## TASK OBJECTIVE:
Copy the data exactly.

## INFORMATION:
++++++++++++++++++++
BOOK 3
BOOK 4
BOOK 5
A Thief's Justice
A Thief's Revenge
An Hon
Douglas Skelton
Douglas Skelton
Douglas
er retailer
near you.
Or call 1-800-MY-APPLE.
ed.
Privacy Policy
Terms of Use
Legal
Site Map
++++++++++++++++++++
## TASK RESPONSE:
BOOK 3
BOOK 4
BOOK 5
A Thief's Justice
A Thief's Revenge
An Hon
Douglas Skelton
Douglas Skelton
Douglas
er retailer
near you.
Or call 1-800-MY-APPLE.
ed.
Privacy Policy
Terms of Use
Legal
Site Map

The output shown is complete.